§ WHAT TO DO:
The listing below is to be reproduced in full, exactly as given.

== == ==

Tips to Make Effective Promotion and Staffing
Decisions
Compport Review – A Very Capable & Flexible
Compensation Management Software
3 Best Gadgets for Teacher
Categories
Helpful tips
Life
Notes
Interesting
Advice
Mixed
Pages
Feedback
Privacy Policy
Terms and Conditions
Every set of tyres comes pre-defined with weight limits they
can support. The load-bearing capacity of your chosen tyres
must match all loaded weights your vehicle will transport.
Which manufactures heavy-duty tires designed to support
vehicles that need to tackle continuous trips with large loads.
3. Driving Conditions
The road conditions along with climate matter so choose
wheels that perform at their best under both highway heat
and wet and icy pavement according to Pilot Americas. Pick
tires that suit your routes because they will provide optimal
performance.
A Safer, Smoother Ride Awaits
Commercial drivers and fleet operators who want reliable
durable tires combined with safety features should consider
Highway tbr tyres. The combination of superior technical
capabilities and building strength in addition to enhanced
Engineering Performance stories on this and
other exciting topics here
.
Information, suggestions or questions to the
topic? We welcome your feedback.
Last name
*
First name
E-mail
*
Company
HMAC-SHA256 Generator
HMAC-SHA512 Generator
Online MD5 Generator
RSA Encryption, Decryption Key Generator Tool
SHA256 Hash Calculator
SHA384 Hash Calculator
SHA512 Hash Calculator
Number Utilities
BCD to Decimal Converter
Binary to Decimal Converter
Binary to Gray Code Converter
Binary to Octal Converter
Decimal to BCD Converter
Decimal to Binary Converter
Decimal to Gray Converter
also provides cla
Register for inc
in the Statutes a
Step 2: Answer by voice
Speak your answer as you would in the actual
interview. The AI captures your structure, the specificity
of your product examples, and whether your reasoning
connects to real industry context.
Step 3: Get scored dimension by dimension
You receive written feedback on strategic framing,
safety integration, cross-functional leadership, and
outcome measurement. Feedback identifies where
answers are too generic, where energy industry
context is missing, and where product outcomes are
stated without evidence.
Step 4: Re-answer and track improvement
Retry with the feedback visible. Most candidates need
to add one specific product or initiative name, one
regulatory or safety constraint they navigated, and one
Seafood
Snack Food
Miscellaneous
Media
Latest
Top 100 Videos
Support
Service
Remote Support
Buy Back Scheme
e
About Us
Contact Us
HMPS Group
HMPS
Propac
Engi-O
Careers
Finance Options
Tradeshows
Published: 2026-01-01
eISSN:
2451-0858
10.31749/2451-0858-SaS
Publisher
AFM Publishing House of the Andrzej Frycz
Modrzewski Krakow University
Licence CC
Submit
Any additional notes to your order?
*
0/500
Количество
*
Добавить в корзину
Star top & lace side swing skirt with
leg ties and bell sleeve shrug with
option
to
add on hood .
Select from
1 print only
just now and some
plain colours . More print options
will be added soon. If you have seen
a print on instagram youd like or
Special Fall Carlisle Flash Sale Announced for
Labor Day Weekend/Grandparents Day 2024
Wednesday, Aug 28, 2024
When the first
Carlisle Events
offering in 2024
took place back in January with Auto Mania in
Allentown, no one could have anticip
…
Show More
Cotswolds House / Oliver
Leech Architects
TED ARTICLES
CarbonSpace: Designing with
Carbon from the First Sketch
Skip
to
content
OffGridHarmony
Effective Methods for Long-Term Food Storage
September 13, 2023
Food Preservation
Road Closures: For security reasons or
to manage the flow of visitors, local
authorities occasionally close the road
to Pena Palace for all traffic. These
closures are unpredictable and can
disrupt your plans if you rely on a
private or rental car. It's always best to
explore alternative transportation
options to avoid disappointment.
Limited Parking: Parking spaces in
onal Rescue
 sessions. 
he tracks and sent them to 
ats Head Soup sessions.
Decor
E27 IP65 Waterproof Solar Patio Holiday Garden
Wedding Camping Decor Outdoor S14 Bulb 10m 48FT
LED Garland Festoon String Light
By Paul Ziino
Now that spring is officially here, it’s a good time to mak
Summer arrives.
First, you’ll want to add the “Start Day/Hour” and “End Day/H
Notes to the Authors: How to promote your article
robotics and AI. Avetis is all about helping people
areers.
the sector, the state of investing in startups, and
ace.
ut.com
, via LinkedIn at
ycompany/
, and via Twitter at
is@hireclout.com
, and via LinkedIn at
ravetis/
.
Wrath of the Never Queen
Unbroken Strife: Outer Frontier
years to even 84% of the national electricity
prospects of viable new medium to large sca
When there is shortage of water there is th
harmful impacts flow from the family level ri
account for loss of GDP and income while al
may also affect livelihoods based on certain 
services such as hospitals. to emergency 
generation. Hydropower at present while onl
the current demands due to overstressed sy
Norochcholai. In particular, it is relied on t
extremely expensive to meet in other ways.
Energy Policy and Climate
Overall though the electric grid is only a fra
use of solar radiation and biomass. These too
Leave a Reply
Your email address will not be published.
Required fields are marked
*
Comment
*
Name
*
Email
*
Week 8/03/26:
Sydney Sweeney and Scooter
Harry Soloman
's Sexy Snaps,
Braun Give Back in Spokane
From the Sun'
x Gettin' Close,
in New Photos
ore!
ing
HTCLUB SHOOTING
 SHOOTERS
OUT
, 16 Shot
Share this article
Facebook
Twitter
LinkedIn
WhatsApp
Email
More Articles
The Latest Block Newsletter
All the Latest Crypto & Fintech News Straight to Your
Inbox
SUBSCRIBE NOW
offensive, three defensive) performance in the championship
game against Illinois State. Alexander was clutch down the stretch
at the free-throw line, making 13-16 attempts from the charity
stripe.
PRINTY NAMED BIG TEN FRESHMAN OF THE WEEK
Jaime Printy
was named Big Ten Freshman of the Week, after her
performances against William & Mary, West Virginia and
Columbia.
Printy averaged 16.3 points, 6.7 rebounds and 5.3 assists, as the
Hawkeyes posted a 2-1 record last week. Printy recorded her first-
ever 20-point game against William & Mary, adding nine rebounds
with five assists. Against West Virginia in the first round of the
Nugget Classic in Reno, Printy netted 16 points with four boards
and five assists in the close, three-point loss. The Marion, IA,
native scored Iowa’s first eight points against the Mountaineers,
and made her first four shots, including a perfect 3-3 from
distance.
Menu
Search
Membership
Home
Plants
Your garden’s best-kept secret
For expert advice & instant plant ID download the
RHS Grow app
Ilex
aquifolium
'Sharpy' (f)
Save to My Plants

== == ==

§ OUTPUT OF THE TASK:
Tips to Make Effective Promotion and Staffing
Decisions
Compport Review – A Very Capable & Flexible
Compensation Management Software
3 Best Gadgets for Teacher
Categories
Helpful tips
Life
Notes
Interesting
Advice
Mixed
Pages
Feedback
Privacy Policy
Terms and Conditions
Every set of tyres comes pre-defined with weight limits they
can support. The load-bearing capacity of your chosen tyres
must match all loaded weights your vehicle will transport.
Which manufactures heavy-duty tires designed to support
vehicles that need to tackle continuous trips with large loads.
3. Driving Conditions
The road conditions along with climate matter so choose
wheels that perform at their best under both highway heat
and wet and icy pavement according to Pilot Americas. Pick
tires that suit your routes because they will provide optimal
performance.
A Safer, Smoother Ride Awaits
Commercial drivers and fleet operators who want reliable
durable tires combined with safety features should consider
Highway tbr tyres. The combination of superior technical
capabilities and building strength in addition to enhanced
Engineering Performance stories on this and
other exciting topics here
.
Information, suggestions or questions to the
topic? We welcome your feedback.
Last name
*
First name
E-mail
*
Company
HMAC-SHA256 Generator
HMAC-SHA512 Generator
Online MD5 Generator
RSA Encryption, Decryption Key Generator Tool
SHA256 Hash Calculator
SHA384 Hash Calculator
SHA512 Hash Calculator
Number Utilities
BCD to Decimal Converter
Binary to Decimal Converter
Binary to Gray Code Converter
Binary to Octal Converter
Decimal to BCD Converter
Decimal to Binary Converter
Decimal to Gray Converter
also provides cla
Register for inc
in the Statutes a
Step 2: Answer by voice
Speak your answer as you would in the actual
interview. The AI captures your structure, the specificity
of your product examples, and whether your reasoning
connects to real industry context.
Step 3: Get scored dimension by dimension
You receive written feedback on strategic framing,
safety integration, cross-functional leadership, and
outcome measurement. Feedback identifies where
answers are too generic, where energy industry
context is missing, and where product outcomes are
stated without evidence.
Step 4: Re-answer and track improvement
Retry with the feedback visible. Most candidates need
to add one specific product or initiative name, one
regulatory or safety constraint they navigated, and one
Seafood
Snack Food
Miscellaneous
Media
Latest
Top 100 Videos
Support
Service
Remote Support
Buy Back Scheme
e
About Us
Contact Us
HMPS Group
HMPS
Propac
Engi-O
Careers
Finance Options
Tradeshows
Published: 2026-01-01
eISSN:
2451-0858
10.31749/2451-0858-SaS
Publisher
AFM Publishing House of the Andrzej Frycz
Modrzewski Krakow University
Licence CC
Submit
Any additional notes to your order?
*
0/500
Количество
*
Добавить в корзину
Star top & lace side swing skirt with
leg ties and bell sleeve shrug with
option
to
add on hood .
Select from
1 print only
just now and some
plain colours . More print options
will be added soon. If you have seen
a print on instagram youd like or
Special Fall Carlisle Flash Sale Announced for
Labor Day Weekend/Grandparents Day 2024
Wednesday, Aug 28, 2024
When the first
Carlisle Events
offering in 2024
took place back in January with Auto Mania in
Allentown, no one could have anticip
…
Show More
Cotswolds House / Oliver
Leech Architects
TED ARTICLES
CarbonSpace: Designing with
Carbon from the First Sketch
Skip
to
content
OffGridHarmony
Effective Methods for Long-Term Food Storage
September 13, 2023
Food Preservation
Road Closures: For security reasons or
to manage the flow of visitors, local
authorities occasionally close the road
to Pena Palace for all traffic. These
closures are unpredictable and can
disrupt your plans if you rely on a
private or rental car. It's always best to
explore alternative transportation
options to avoid disappointment.
Limited Parking: Parking spaces in
onal Rescue
 sessions. 
he tracks and sent them to 
ats Head Soup sessions.
Decor
E27 IP65 Waterproof Solar Patio Holiday Garden
Wedding Camping Decor Outdoor S14 Bulb 10m 48FT
LED Garland Festoon String Light
By Paul Ziino
Now that spring is officially here, it’s a good time to mak
Summer arrives.
First, you’ll want to add the “Start Day/Hour” and “End Day/H
Notes to the Authors: How to promote your article
robotics and AI. Avetis is all about helping people
areers.
the sector, the state of investing in startups, and
ace.
ut.com
, via LinkedIn at
ycompany/
, and via Twitter at
is@hireclout.com
, and via LinkedIn at
ravetis/
.
Wrath of the Never Queen
Unbroken Strife: Outer Frontier
years to even 84% of the national electricity
prospects of viable new medium to large sca
When there is shortage of water there is th
harmful impacts flow from the family level ri
account for loss of GDP and income while al
may also affect livelihoods based on certain 
services such as hospitals. to emergency 
generation. Hydropower at present while onl
the current demands due to overstressed sy
Norochcholai. In particular, it is relied on t
extremely expensive to meet in other ways.
Energy Policy and Climate
Overall though the electric grid is only a fra
use of solar radiation and biomass. These too
Leave a Reply
Your email address will not be published.
Required fields are marked
*
Comment
*
Name
*
Email
*
Week 8/03/26:
Sydney Sweeney and Scooter
Harry Soloman
's Sexy Snaps,
Braun Give Back in Spokane
From the Sun'
x Gettin' Close,
in New Photos
ore!
ing
HTCLUB SHOOTING
 SHOOTERS
OUT
, 16 Shot
Share this article
Facebook
Twitter
LinkedIn
WhatsApp
Email
More Articles
The Latest Block Newsletter
All the Latest Crypto & Fintech News Straight to Your
Inbox
SUBSCRIBE NOW
offensive, three defensive) performance in the championship
game against Illinois State. Alexander was clutch down the stretch
at the free-throw line, making 13-16 attempts from the charity
stripe.
PRINTY NAMED BIG TEN FRESHMAN OF THE WEEK
Jaime Printy
was named Big Ten Freshman of the Week, after her
performances against William & Mary, West Virginia and
Columbia.
Printy averaged 16.3 points, 6.7 rebounds and 5.3 assists, as the
Hawkeyes posted a 2-1 record last week. Printy recorded her first-
ever 20-point game against William & Mary, adding nine rebounds
with five assists. Against West Virginia in the first round of the
Nugget Classic in Reno, Printy netted 16 points with four boards
and five assists in the close, three-point loss. The Marion, IA,
native scored Iowa’s first eight points against the Mountaineers,
and made her first four shots, including a perfect 3-3 from
distance.
Menu
Search
Membership
Home
Plants
Your garden’s best-kept secret
For expert advice & instant plant ID download the
RHS Grow app
Ilex
aquifolium
'Sharpy' (f)
Save to My Plants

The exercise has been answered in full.